On 3 January 2019, Cofepp notified its intention to acquire sole control of MBWS to the FCA. The transaction was cleared on 28 February 2019, subject to remedies requiring the assignment of trademarks.
In April 2019, considering that it held sufficient evidence suggesting the existence of a control situation before the notification of the transaction, the FCA carried out inspections at Cofepp’s premises.
In its 12 April 2022 decision, the FCA concluded that not only had Cofepp breached its obligation to notify a reportable transaction prior to its completion, but also that Cofepp had breached its obligation to suspend completion pending clearance. This is the first time that the FCA fined a company for both of these two separate infringements in a single decision.
This decision is also noteworthy in that it is a rare case of application of these provisions to an acquisition of de facto control.

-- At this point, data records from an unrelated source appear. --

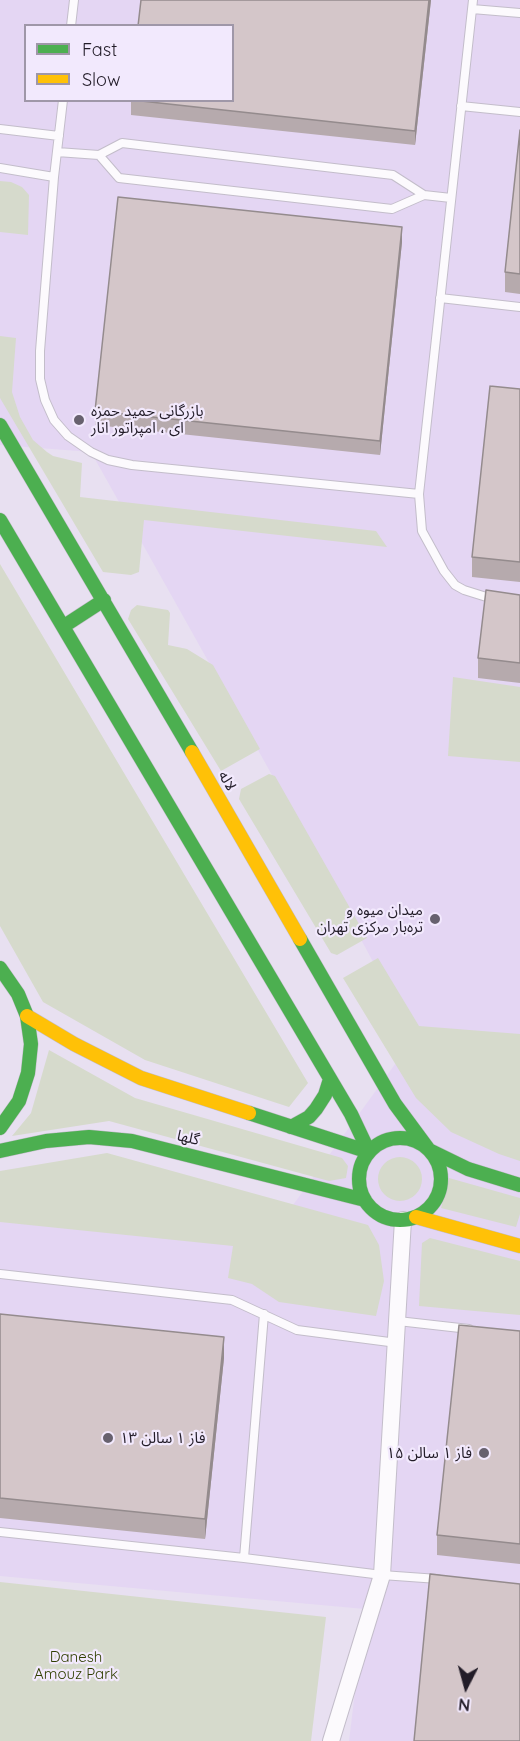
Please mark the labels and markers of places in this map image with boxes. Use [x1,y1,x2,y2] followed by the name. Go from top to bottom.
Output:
[91,402,204,437] place label: بازرگانی حمید حمزه ای ، امپراتور انار
[72,413,86,427] marker: بازرگانی حمید حمزه ای ، امپراتور انار
[317,901,423,936] place label: میدان میوه و تره‌بار مرکزی تهران
[428,912,442,926] marker: میدان میوه و تره‌بار مرکزی تهران
[120,1429,206,1447] place label: فاز ۱ سالن ۱۳
[101,1431,115,1445] marker: فاز ۱ سالن ۱۳
[386,1444,472,1462] place label: فاز ۱ سالن ۱۵
[477,1446,491,1460] marker: فاز ۱ سالن ۱۵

At the time of the notification and as of September 2017, Cofepp already held 29% of the capital and voting rights of MBWS, a stake it had progressively acquired over the preceding years. The FCA found that, given the dilution of the other shareholders, this circumstance was likely to offer Cofepp near certainty that the strategic decisions it supported would be approved.

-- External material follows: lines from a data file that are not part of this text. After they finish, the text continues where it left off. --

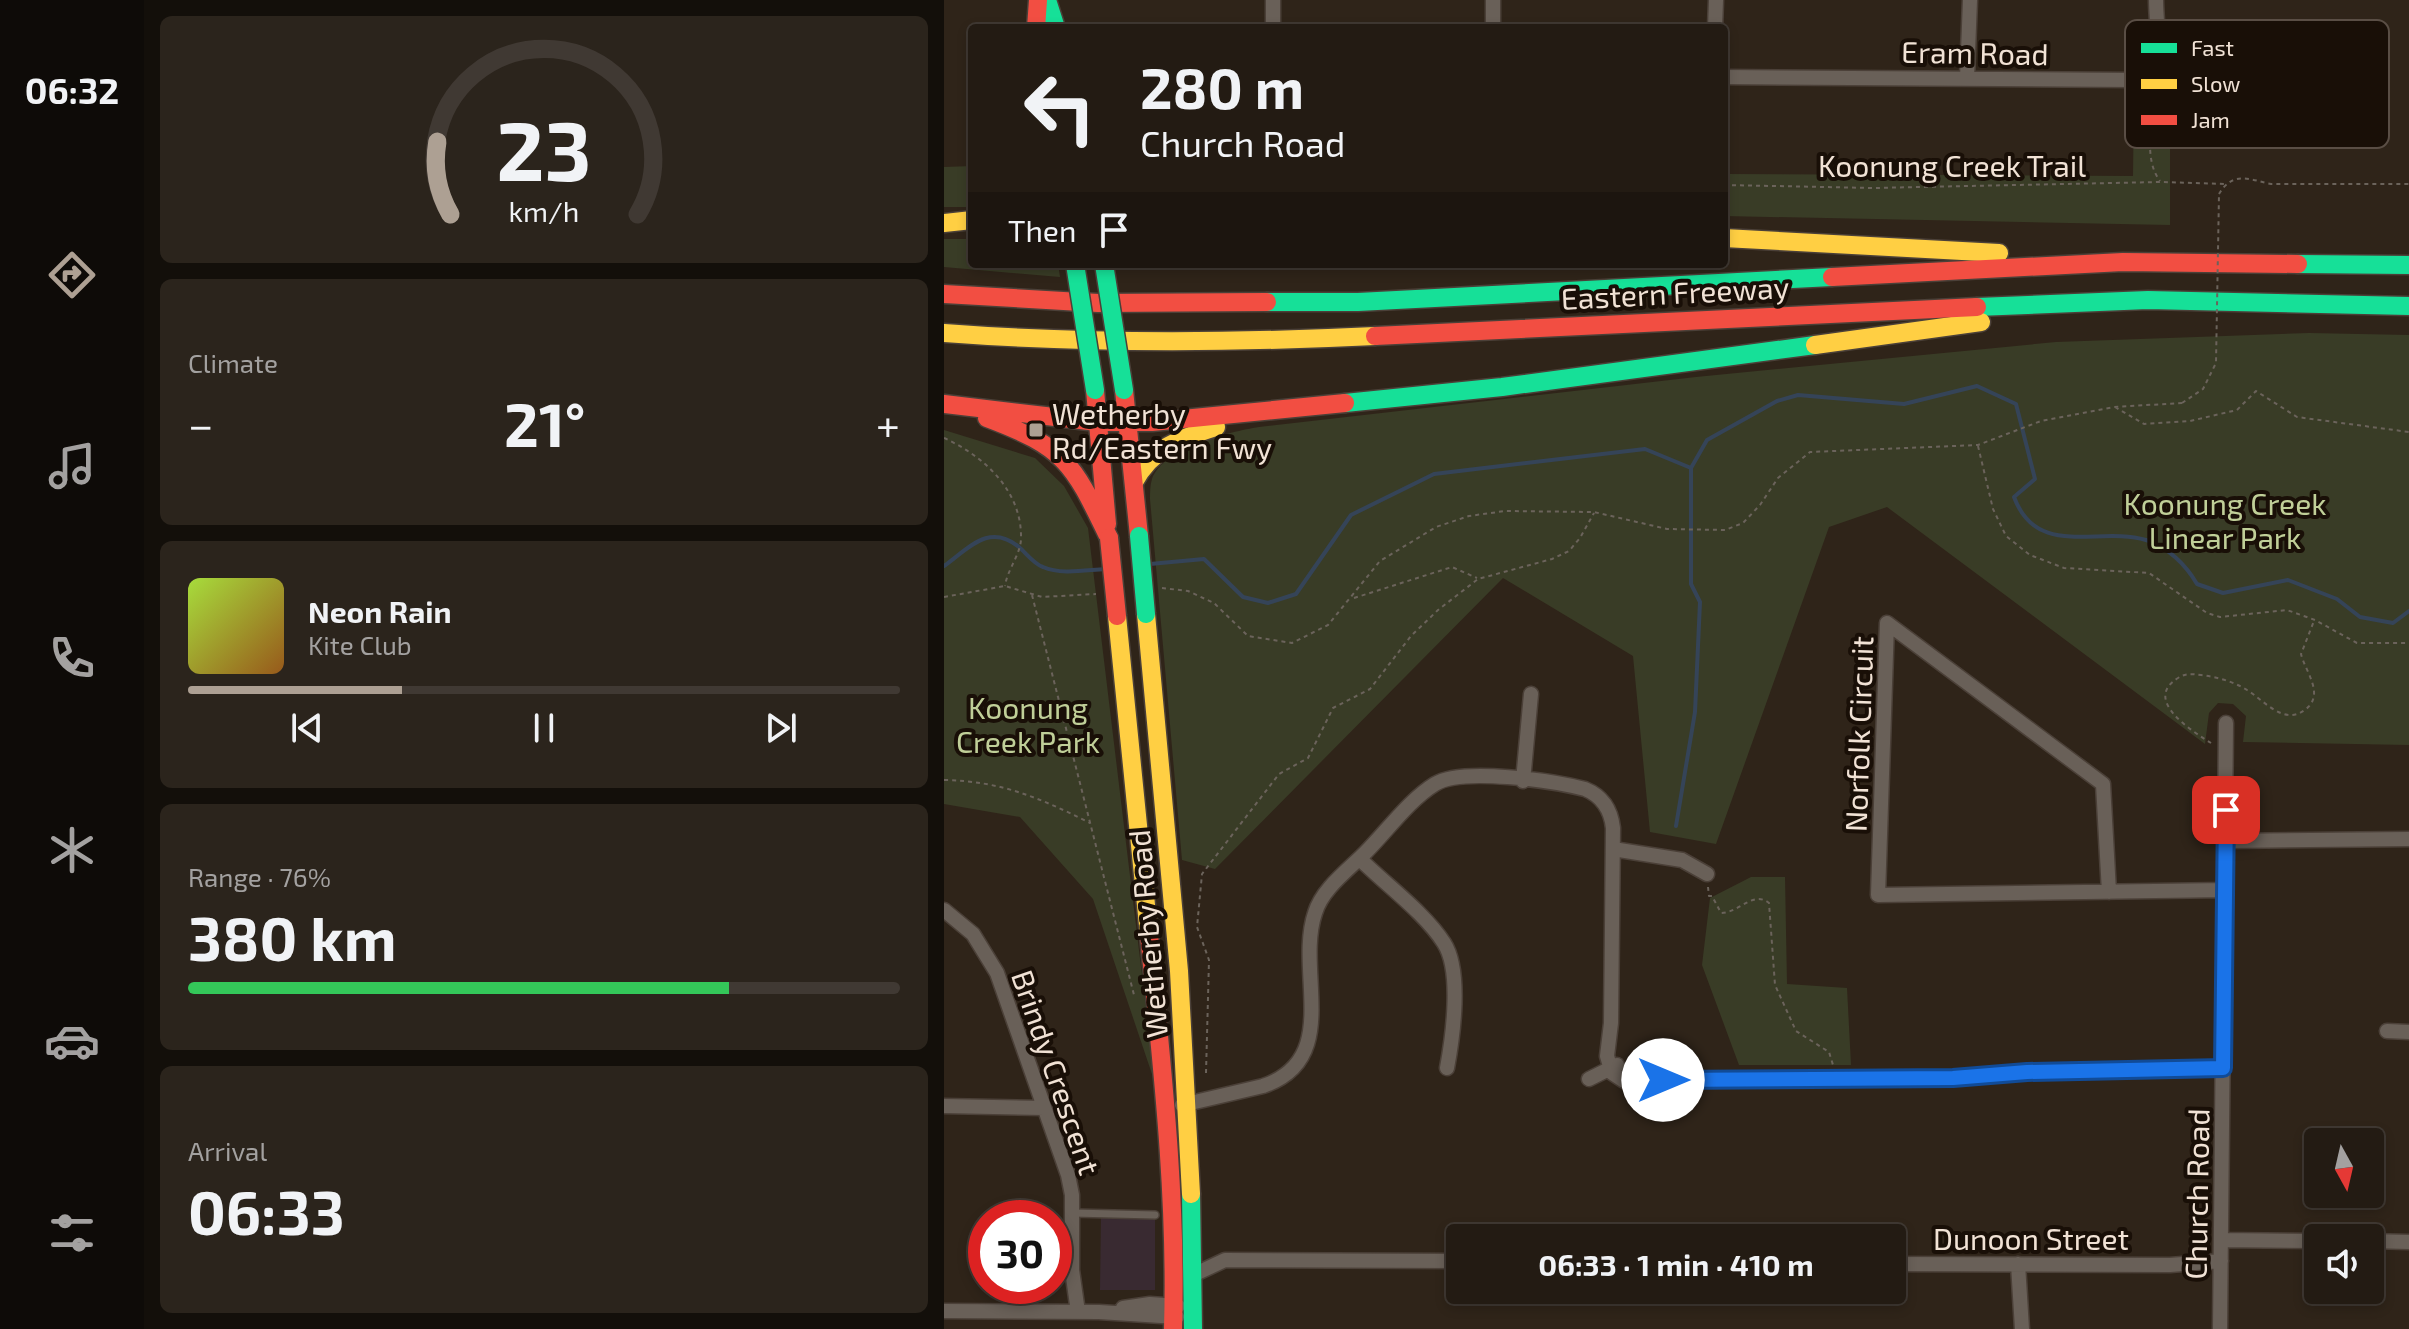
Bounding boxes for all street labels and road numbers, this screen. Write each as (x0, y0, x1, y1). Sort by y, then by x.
street label: Eram Road (1901, 33, 2049, 71)
street label: Koonung Creek Trail (1818, 147, 2086, 183)
street label: Eastern Freeway (1560, 268, 1790, 316)
street label: Norfolk Circuit (1837, 636, 1879, 832)
street label: Wetherby Road (1120, 828, 1174, 1040)
street label: Brindy Crescent (1005, 965, 1109, 1179)
street label: Church Road (2177, 1108, 2215, 1280)
street label: Dunoon Street (1933, 1220, 2129, 1256)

Most importantly, the FCA considered that several practices showed that Cofepp had effectively exercised decisive influence, and hence control, over MBWS prior to the notification, and a fortiori the clearance, of the transaction:
- The FCA first noted that Cofepp had the ability to designate several members of the Board (3 out of 11 between 2017 and 2019) and that it could, accordingly, access commercially sensitive information (in particular quite detailed forecast budgets, sales volumes and business prospects), despite the different mechanisms intended to prevent such exchanges (in particular an obligation to quit the meetings when sensitive information is discussed, as well as provisions of a “clean team” agreement).
- The FCA also noted that Cofepp and MBWS had tight commercial and financial relationships, since Cofepp had become one of the main suppliers of MWBS and had also provided it with significant financial support.

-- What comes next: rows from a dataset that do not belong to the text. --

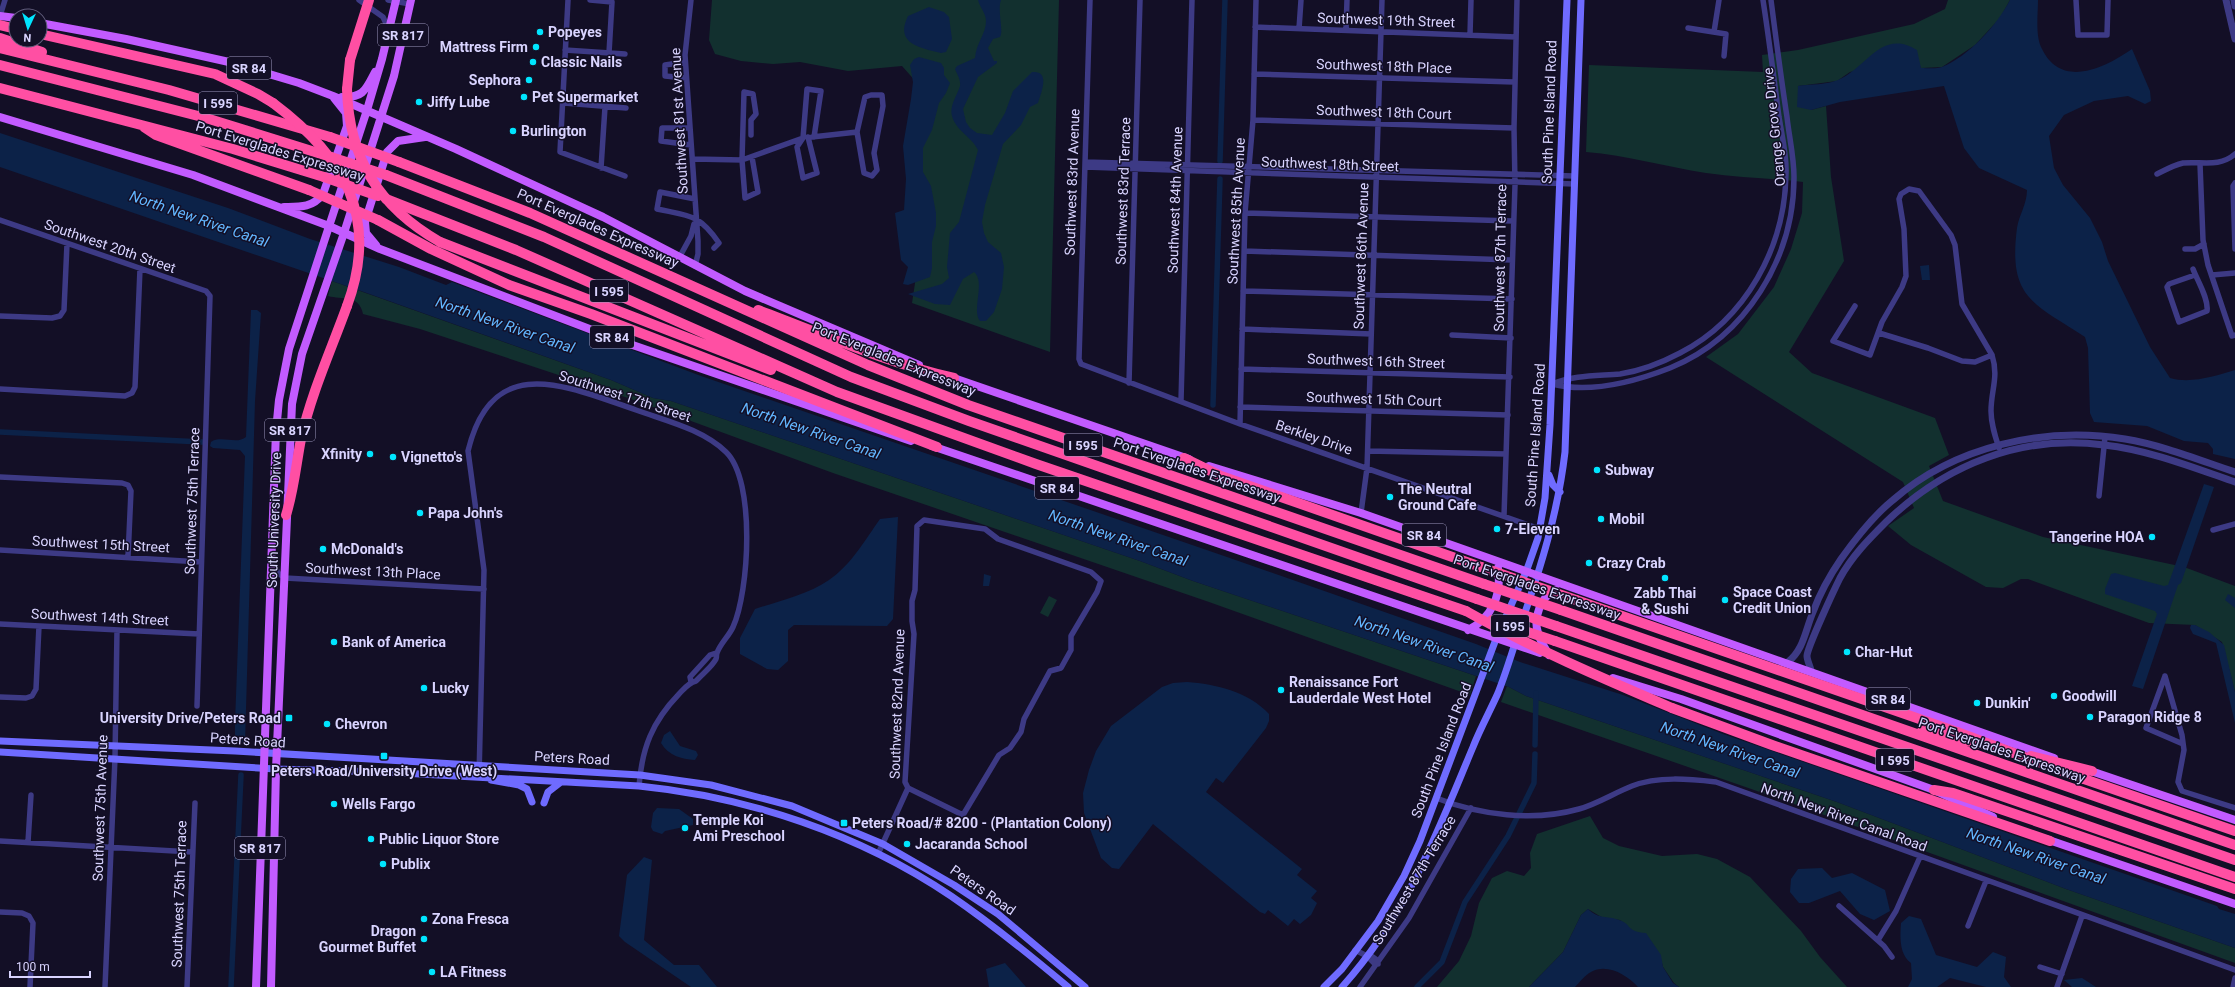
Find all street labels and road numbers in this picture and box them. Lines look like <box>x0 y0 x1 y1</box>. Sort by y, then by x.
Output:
street label: Southwest 19th Street <box>1317 10 1456 30</box>
road number: SR 817 <box>378 24 428 46</box>
street label: South Pine Island Road <box>1538 40 1560 184</box>
street label: Southwest 81st Avenue <box>667 48 691 194</box>
street label: Southwest 18th Place <box>1316 56 1452 76</box>
road number: SR 84 <box>227 57 271 79</box>
street label: Orange Grove Drive <box>1760 67 1788 187</box>
road number: I 595 <box>199 92 237 114</box>
street label: Southwest 18th Court <box>1316 102 1452 122</box>
street label: Southwest 83rd Avenue <box>1061 108 1083 256</box>
street label: Southwest 83rd Terrace <box>1112 117 1134 265</box>
street label: Port Everglades Expressway <box>194 118 366 184</box>
street label: Southwest 84th Avenue <box>1164 126 1186 274</box>
street label: Southwest 85th Avenue <box>1224 137 1248 285</box>
street label: Southwest 18th Street <box>1261 154 1400 174</box>
street label: Southwest 86th Avenue <box>1350 182 1372 330</box>
street label: Southwest 87th Terrace <box>1491 184 1509 332</box>
street label: Port Everglades Expressway <box>515 185 682 271</box>
street label: Southwest 20th Street <box>42 216 178 276</box>
road number: I 595 <box>590 280 628 302</box>
street label: Port Everglades Expressway <box>810 319 979 399</box>
road number: SR 84 <box>590 326 634 348</box>
street label: Southwest 16th Street <box>1307 351 1446 371</box>
street label: South Pine Island Road <box>1522 363 1548 507</box>
street label: Southwest 17th Street <box>557 367 693 425</box>
street label: Southwest 15th Court <box>1306 389 1442 409</box>
street label: Berkley Drive <box>1273 416 1355 458</box>
road number: SR 817 <box>265 419 315 441</box>
street label: Southwest 75th Terrace <box>181 427 203 575</box>
road number: I 595 <box>1064 434 1102 456</box>
street label: Port Everglades Expressway <box>1112 434 1283 506</box>
street label: South University Drive <box>264 452 284 588</box>
road number: SR 84 <box>1035 477 1079 499</box>
road number: SR 84 <box>1402 524 1446 546</box>
street label: Southwest 15th Street <box>32 532 171 556</box>
street label: Port Everglades Expressway <box>1452 551 1623 623</box>
street label: Southwest 13th Place <box>305 559 441 583</box>
street label: Southwest 14th Street <box>31 605 170 629</box>
road number: I 595 <box>1491 615 1529 637</box>
street label: Southwest 82nd Avenue <box>886 629 908 779</box>
street label: South Pine Island Road <box>1408 680 1474 820</box>
road number: SR 84 <box>1866 688 1910 710</box>
street label: Port Everglades Expressway <box>1917 714 2088 786</box>
street label: Peters Road <box>210 729 286 751</box>
street label: Southwest 75th Avenue <box>89 734 111 882</box>
street label: Peters Road <box>534 748 610 768</box>
road number: I 595 <box>1876 749 1914 771</box>
street label: North New River Canal Road <box>1759 779 1929 855</box>
street label: Southwest 87th Terrace <box>1369 813 1459 947</box>
street label: Southwest 75th Terrace <box>168 820 190 968</box>
road number: SR 817 <box>235 837 285 859</box>
street label: Peters Road <box>947 862 1019 918</box>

- Finally, the FCA considered that Cofepp had intervened on several occasions in MBWS’s strategic and operational decisions (in particular in the designation of the new CEO, in negotiations with MBWS’s suppliers, in the determination of the budget and commercial policy, etc.).
Cofepp agreed not to contest the charges and settled with the FCA, which imposed a fine of EUR 7 million.
The amount of the fine reflects the fact that the FCA considers such breaches to be “by nature, a serious infringement of economic public order (…), irrespective of the possible effects of the contemplated transaction on competition”. However, the FCA also took into account the knowledge that Cofepp had according to the FCA, that the transaction entailed a risk of harming competition. It also identified an aggravating circumstance in the fact that the “completion of the transaction without notification and authorisation [resulted in] an accumulation of behaviors reflecting a deliberate intent to complete the transaction and a disdain for competition rules”.
The acquisition of (non-controlling) minority shareholdings are not reportable under most merger control regimes, but significant shareholdings between players active in the same industry may create a risk of a progressive acquisition of de facto control. Beyond the specificities of this case, this decision is a useful reminder that it is crucial to closely monitor the evolution of the relationship between a minority shareholder and the company concerned over time, in order to be in a position to file a prior notification as soon as there is a risk that the development of this relationship may qualify as an acquisition of de facto control.